*** Data section ***

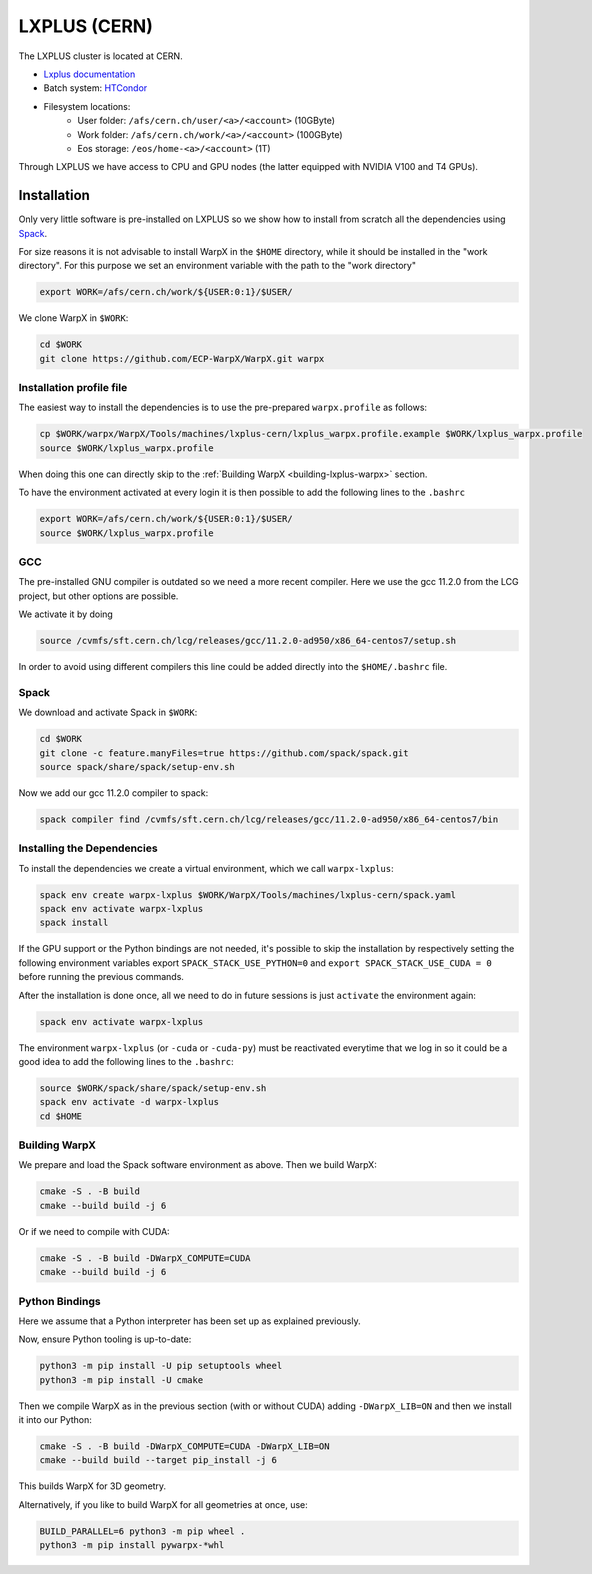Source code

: .. _building-lxplus:

LXPLUS (CERN)
=============

The LXPLUS cluster is located at CERN.

* `Lxplus documentation <https://lxplusdoc.web.cern.ch>`__
* Batch system: `HTCondor <https://batchdocs.web.cern.ch/index.html>`__
* Filesystem locations:
    * User folder: ``/afs/cern.ch/user/<a>/<account>`` (10GByte)
    * Work folder: ``/afs/cern.ch/work/<a>/<account>`` (100GByte)
    * Eos storage: ``/eos/home-<a>/<account>`` (1T)

Through LXPLUS we have access to CPU and GPU nodes (the latter equipped with NVIDIA V100 and T4 GPUs).

Installation
------------
Only very little software is pre-installed on LXPLUS so we show how to install from scratch all the dependencies using `Spack <https://spack.io>`__.

For size reasons it is not advisable to install WarpX in the ``$HOME`` directory, while it should be installed in the "work directory". For this purpose we set an environment variable with the path to the "work directory"

.. code-block:: bash

    export WORK=/afs/cern.ch/work/${USER:0:1}/$USER/

We clone WarpX in ``$WORK``:

.. code-block:: bash

    cd $WORK
    git clone https://github.com/ECP-WarpX/WarpX.git warpx

Installation profile file
^^^^^^^^^^^^^^^^^^^^^^^^^
The easiest way to install the dependencies is to use the pre-prepared ``warpx.profile`` as follows:

.. code-block:: bash

    cp $WORK/warpx/WarpX/Tools/machines/lxplus-cern/lxplus_warpx.profile.example $WORK/lxplus_warpx.profile
    source $WORK/lxplus_warpx.profile

When doing this one can directly skip to the :ref:`Building WarpX <building-lxplus-warpx>` section.

To have the environment activated at every login it is then possible to add the following lines to the ``.bashrc``

.. code-block:: bash

    export WORK=/afs/cern.ch/work/${USER:0:1}/$USER/
    source $WORK/lxplus_warpx.profile

GCC
^^^
The pre-installed GNU compiler is outdated so we need a more recent compiler. Here we use the gcc 11.2.0 from the LCG project, but other options are possible.

We activate it by doing

.. code-block:: bash

    source /cvmfs/sft.cern.ch/lcg/releases/gcc/11.2.0-ad950/x86_64-centos7/setup.sh

In order to avoid using different compilers this line could be added directly into the ``$HOME/.bashrc`` file.

Spack
^^^^^
We download and activate Spack in ``$WORK``:

.. code-block:: bash

    cd $WORK
    git clone -c feature.manyFiles=true https://github.com/spack/spack.git
    source spack/share/spack/setup-env.sh

Now we add our gcc 11.2.0 compiler to spack:

.. code-block:: bash

    spack compiler find /cvmfs/sft.cern.ch/lcg/releases/gcc/11.2.0-ad950/x86_64-centos7/bin

Installing the Dependencies
^^^^^^^^^^^^^^^^^^^^^^^^^^^

To install the dependencies we create a virtual environment, which we call ``warpx-lxplus``:

.. code-block:: bash

    spack env create warpx-lxplus $WORK/WarpX/Tools/machines/lxplus-cern/spack.yaml
    spack env activate warpx-lxplus
    spack install

If the GPU support or the Python bindings are not needed, it's possible to skip the installation by respectively setting
the following environment variables export ``SPACK_STACK_USE_PYTHON=0`` and ``export SPACK_STACK_USE_CUDA = 0`` before
running the previous commands.

After the installation is done once, all we need to do in future sessions is just ``activate`` the environment again:

.. code-block:: bash

    spack env activate warpx-lxplus

The environment ``warpx-lxplus`` (or ``-cuda`` or ``-cuda-py``) must be reactivated everytime that we log in so it could
be a good idea to add the following lines to the ``.bashrc``:

.. code-block:: bash

    source $WORK/spack/share/spack/setup-env.sh
    spack env activate -d warpx-lxplus
    cd $HOME

.. _building-lxplus-warpx:

Building WarpX
^^^^^^^^^^^^^^

We prepare and load the Spack software environment as above.
Then we build WarpX:

.. code-block:: bash

    cmake -S . -B build
    cmake --build build -j 6

Or if we need to compile with CUDA:

.. code-block:: bash

    cmake -S . -B build -DWarpX_COMPUTE=CUDA
    cmake --build build -j 6

Python Bindings
^^^^^^^^^^^^^^^

Here we assume that a Python interpreter has been set up as explained previously.

Now, ensure Python tooling is up-to-date:

.. code-block:: bash

   python3 -m pip install -U pip setuptools wheel
   python3 -m pip install -U cmake

Then we compile WarpX as in the previous section (with or without CUDA) adding ``-DWarpX_LIB=ON`` and then we install it into our Python:

.. code-block:: bash

   cmake -S . -B build -DWarpX_COMPUTE=CUDA -DWarpX_LIB=ON
   cmake --build build --target pip_install -j 6

This builds WarpX for 3D geometry.

Alternatively, if you like to build WarpX for all geometries at once, use:

.. code-block:: bash

   BUILD_PARALLEL=6 python3 -m pip wheel .
   python3 -m pip install pywarpx-*whl
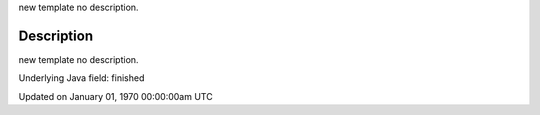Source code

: .. title: finished
.. slug: finished
.. date: 1970-01-01 00:00:00 UTC+00:00
.. tags:
.. category:
.. link:
.. description: py5 finished documentation
.. type: text

new template no description.

Description
===========

new template no description.

Underlying Java field: finished


Updated on January 01, 1970 00:00:00am UTC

*** End of Data section ***

*Exercise details*.
Omit the pictures, then output the rest of the listing exactly.

*Completed task*.
Source code

: .. _building-lxplus:

LXPLUS (CERN)
=============

The LXPLUS cluster is located at CERN.

* `Lxplus documentation <https://lxplusdoc.web.cern.ch>`__
* Batch system: `HTCondor <https://batchdocs.web.cern.ch/index.html>`__
* Filesystem locations:
    * User folder: ``/afs/cern.ch/user/<a>/<account>`` (10GByte)
    * Work folder: ``/afs/cern.ch/work/<a>/<account>`` (100GByte)
    * Eos storage: ``/eos/home-<a>/<account>`` (1T)

Through LXPLUS we have access to CPU and GPU nodes (the latter equipped with NVIDIA V100 and T4 GPUs).

Installation
------------
Only very little software is pre-installed on LXPLUS so we show how to install from scratch all the dependencies using `Spack <https://spack.io>`__.

For size reasons it is not advisable to install WarpX in the ``$HOME`` directory, while it should be installed in the "work directory". For this purpose we set an environment variable with the path to the "work directory"

.. code-block:: bash

    export WORK=/afs/cern.ch/work/${USER:0:1}/$USER/

We clone WarpX in ``$WORK``:

.. code-block:: bash

    cd $WORK
    git clone https://github.com/ECP-WarpX/WarpX.git warpx

Installation profile file
^^^^^^^^^^^^^^^^^^^^^^^^^
The easiest way to install the dependencies is to use the pre-prepared ``warpx.profile`` as follows:

.. code-block:: bash

    cp $WORK/warpx/WarpX/Tools/machines/lxplus-cern/lxplus_warpx.profile.example $WORK/lxplus_warpx.profile
    source $WORK/lxplus_warpx.profile

When doing this one can directly skip to the :ref:`Building WarpX <building-lxplus-warpx>` section.

To have the environment activated at every login it is then possible to add the following lines to the ``.bashrc``

.. code-block:: bash

    export WORK=/afs/cern.ch/work/${USER:0:1}/$USER/
    source $WORK/lxplus_warpx.profile

GCC
^^^
The pre-installed GNU compiler is outdated so we need a more recent compiler. Here we use the gcc 11.2.0 from the LCG project, but other options are possible.

We activate it by doing

.. code-block:: bash

    source /cvmfs/sft.cern.ch/lcg/releases/gcc/11.2.0-ad950/x86_64-centos7/setup.sh

In order to avoid using different compilers this line could be added directly into the ``$HOME/.bashrc`` file.

Spack
^^^^^
We download and activate Spack in ``$WORK``:

.. code-block:: bash

    cd $WORK
    git clone -c feature.manyFiles=true https://github.com/spack/spack.git
    source spack/share/spack/setup-env.sh

Now we add our gcc 11.2.0 compiler to spack:

.. code-block:: bash

    spack compiler find /cvmfs/sft.cern.ch/lcg/releases/gcc/11.2.0-ad950/x86_64-centos7/bin

Installing the Dependencies
^^^^^^^^^^^^^^^^^^^^^^^^^^^

To install the dependencies we create a virtual environment, which we call ``warpx-lxplus``:

.. code-block:: bash

    spack env create warpx-lxplus $WORK/WarpX/Tools/machines/lxplus-cern/spack.yaml
    spack env activate warpx-lxplus
    spack install

If the GPU support or the Python bindings are not needed, it's possible to skip the installation by respectively setting
the following environment variables export ``SPACK_STACK_USE_PYTHON=0`` and ``export SPACK_STACK_USE_CUDA = 0`` before
running the previous commands.

After the installation is done once, all we need to do in future sessions is just ``activate`` the environment again:

.. code-block:: bash

    spack env activate warpx-lxplus

The environment ``warpx-lxplus`` (or ``-cuda`` or ``-cuda-py``) must be reactivated everytime that we log in so it could
be a good idea to add the following lines to the ``.bashrc``:

.. code-block:: bash

    source $WORK/spack/share/spack/setup-env.sh
    spack env activate -d warpx-lxplus
    cd $HOME

.. _building-lxplus-warpx:

Building WarpX
^^^^^^^^^^^^^^

We prepare and load the Spack software environment as above.
Then we build WarpX:

.. code-block:: bash

    cmake -S . -B build
    cmake --build build -j 6

Or if we need to compile with CUDA:

.. code-block:: bash

    cmake -S . -B build -DWarpX_COMPUTE=CUDA
    cmake --build build -j 6

Python Bindings
^^^^^^^^^^^^^^^

Here we assume that a Python interpreter has been set up as explained previously.

Now, ensure Python tooling is up-to-date:

.. code-block:: bash

   python3 -m pip install -U pip setuptools wheel
   python3 -m pip install -U cmake

Then we compile WarpX as in the previous section (with or without CUDA) adding ``-DWarpX_LIB=ON`` and then we install it into our Python:

.. code-block:: bash

   cmake -S . -B build -DWarpX_COMPUTE=CUDA -DWarpX_LIB=ON
   cmake --build build --target pip_install -j 6

This builds WarpX for 3D geometry.

Alternatively, if you like to build WarpX for all geometries at once, use:

.. code-block:: bash

   BUILD_PARALLEL=6 python3 -m pip wheel .
   python3 -m pip install pywarpx-*whl
Source code

: .. title: finished
.. slug: finished
.. date: 1970-01-01 00:00:00 UTC+00:00
.. tags:
.. category:
.. link:
.. description: py5 finished documentation
.. type: text

new template no description.

Description
===========

new template no description.

Underlying Java field: finished


Updated on January 01, 1970 00:00:00am UTC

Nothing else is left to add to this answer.